If in fact there is a significant amount of receivables that are not being publicly disclosed, that means that the risk corridor program is even more underfunded than S&P estimated in its report, Banerjee said. That's because it's unlikely that insurers are understating the amount of money they have to pay into the risk corridor to nearly the same degree that the receivables are being understated, Banerjee said.

The report went on to argue that "insurers likely didn't record the receivables because they doubt they'll actually receive their eligible corridor payments."

Big exposure for some

In another potentially worrisome sign, a number of insurers had risk corridor receivables that exceeded 50 percent of their reported capital.

PreferredOne, based in Minnesota, booked risk corridor receivables that were 149 percent of the insurer's reported capital. A spokesman for the insurer said, "PreferredOne expects the federal government to meet its risk corridor obligation for all insurers who provided individual health coverage as required by the Affordable Care Act."

Kentucky Health Cooperative had the second-highest level of receivables as a percentage of capital—117 percent. A spokeswoman did not return a call seeking comment.

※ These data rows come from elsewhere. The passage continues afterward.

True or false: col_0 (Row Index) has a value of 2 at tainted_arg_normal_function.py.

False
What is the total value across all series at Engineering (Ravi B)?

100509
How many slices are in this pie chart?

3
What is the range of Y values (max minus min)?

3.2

Oscar Health Insurance, which is based in New York and does business as well in New Jersey, had $15 million worth of receivables, which accounted for 57 percent of reported capital, according to the S&P report.

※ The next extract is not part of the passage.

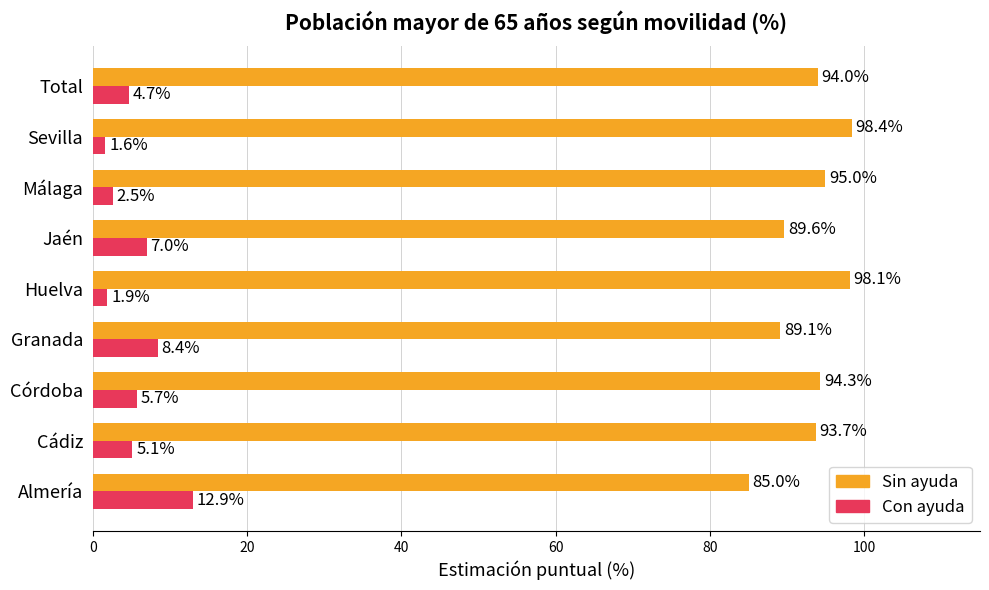

At which category does the chart reach its minimum across all series?

Sevilla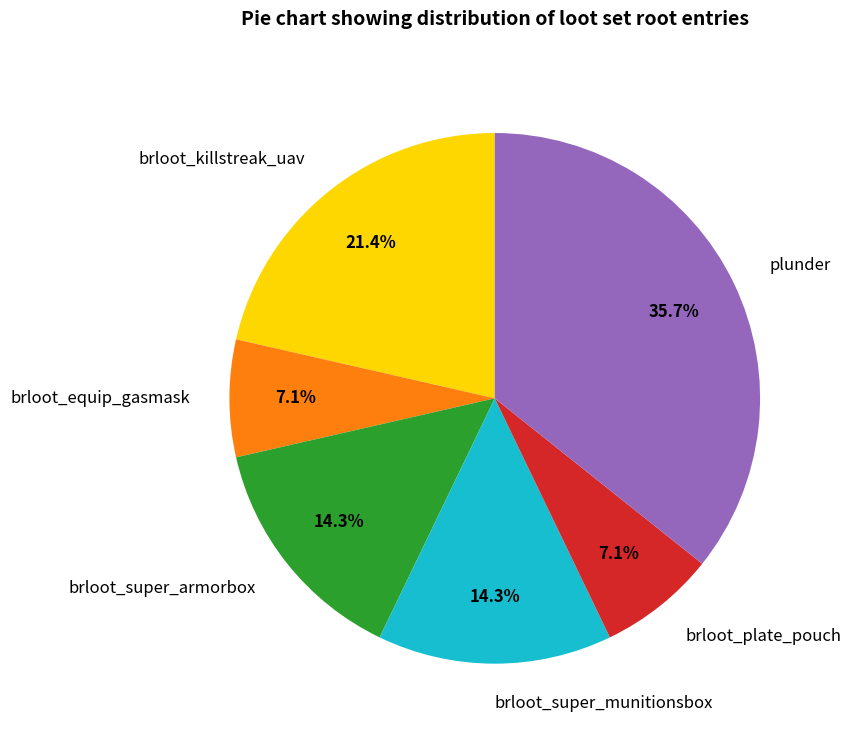

Approximately how many times larger is the value at brloot_killstreak_uav compared to plunder?

0.6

In a statement, an Oscar spokeswoman said, "Utilizing the latest available information that has been released on the statewide risk pool, Oscar expects its risk corridor receivable to be $9 million."

"The difference from the $15 million cited in Oscar's financial statements is driven by refined expectations of Oscar's relativity to the market risk pool, and not by expected funding issues of the risk corridor program. This number should be held against Oscar's total capital of over $250 million, as opposed to only its capital in New York."

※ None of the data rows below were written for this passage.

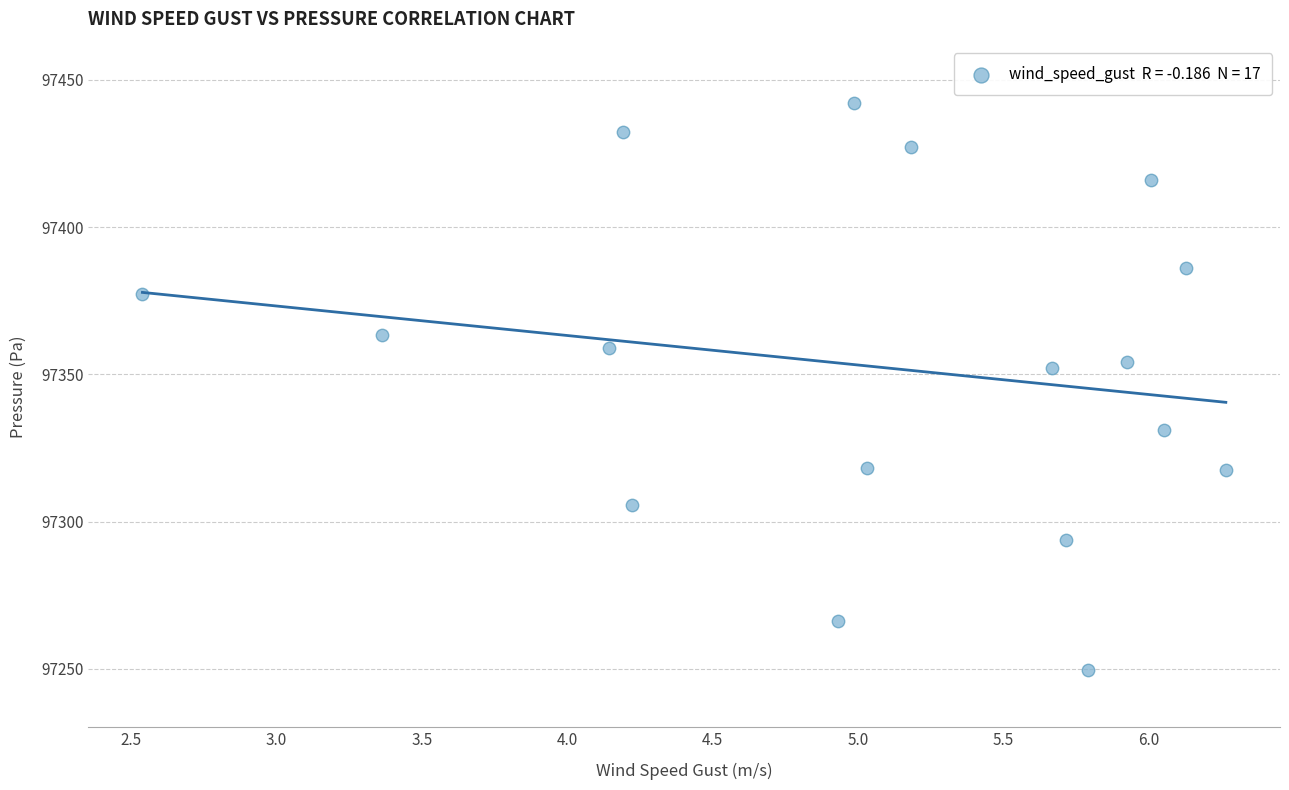

What is the range of Y values (max minus min)?

192.7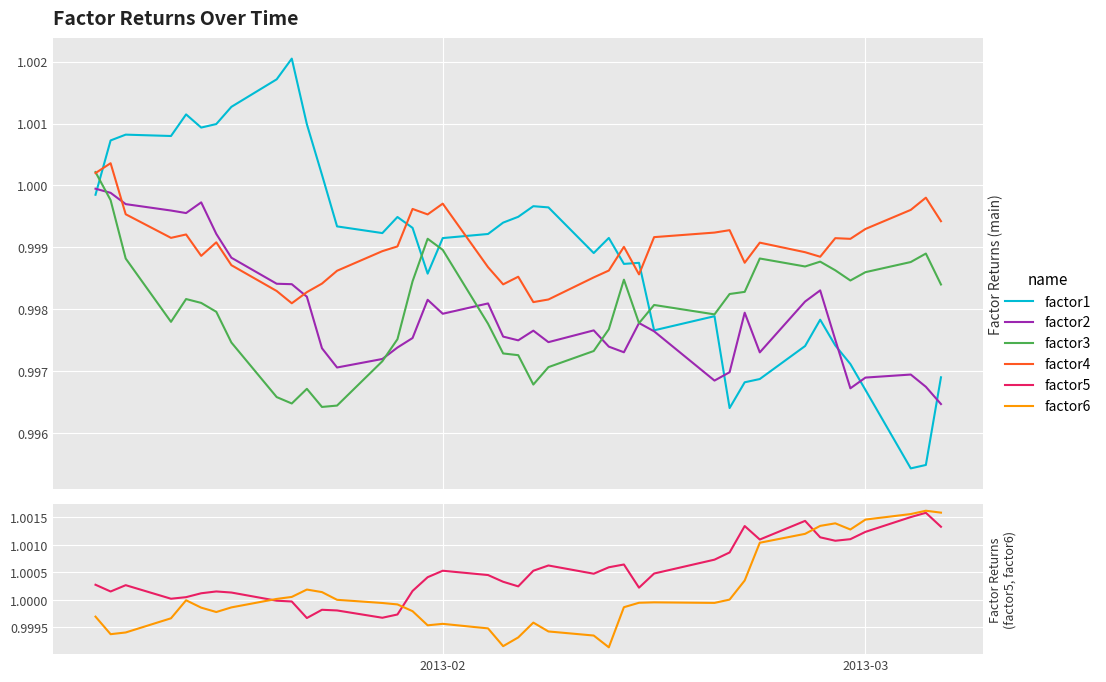

What is the approximate value of factor4 at 2013-02?

1.0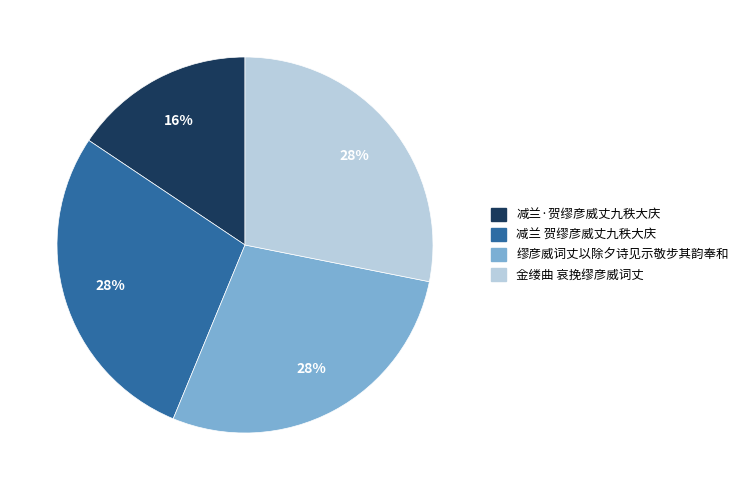

What is the smallest slice in the pie chart?

减兰·贺缪彦威丈九秩大庆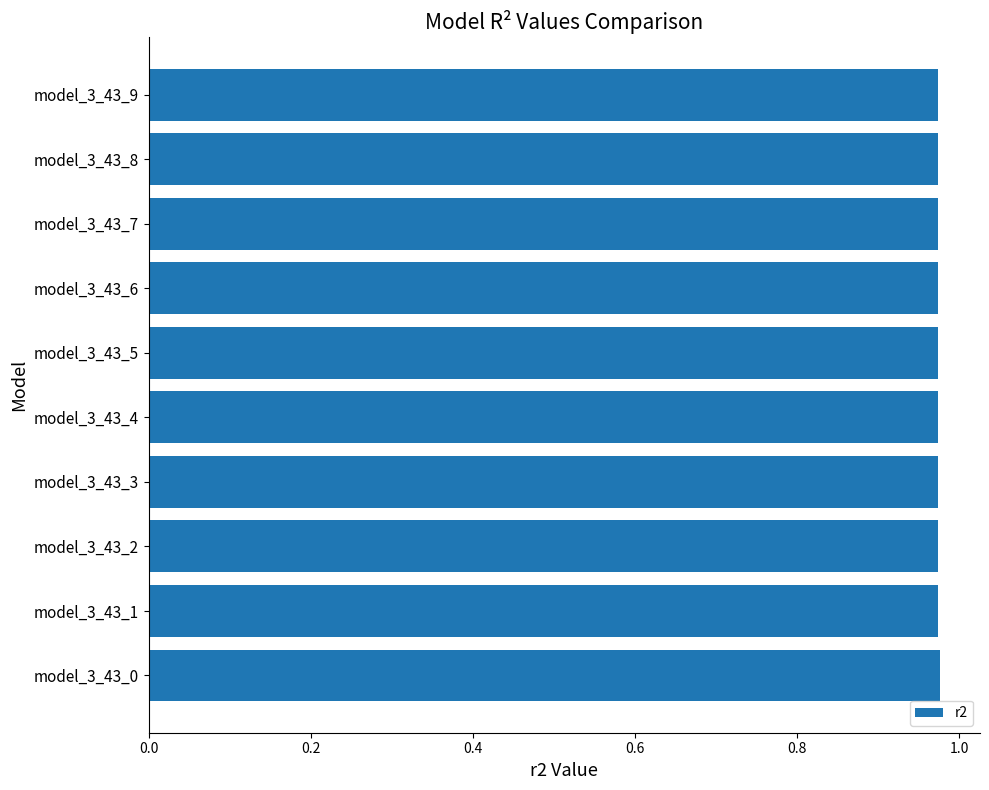

Count the values in the range 0 to 1.

10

The spokeswoman also said: "CMS has indicated that payments into the risk corridor program in 2015 and 2016 will be used to pay 2014 obligations if the program is underfunded. Reports and industry-internal discussions we follow indicate that insurers will be made whole for 2014 risk corridor receivables, although the precise timing of these payments is uncertain."

Other insurers with relatively high ratios of receivables to capital—Moda Health Plan of Oregon, Common Ground Healthcare and Health Republic Insurance of New York—either had no comment or did not respond to requests for comment.

Earlier this year, an Iowa-based insurer, CoOportunity Health, was taken over by government regulators after claims by customers outweighed its capital. CoOportunity Health had been reporting tens of millions of dollars of risk corridor payments as part of its capital.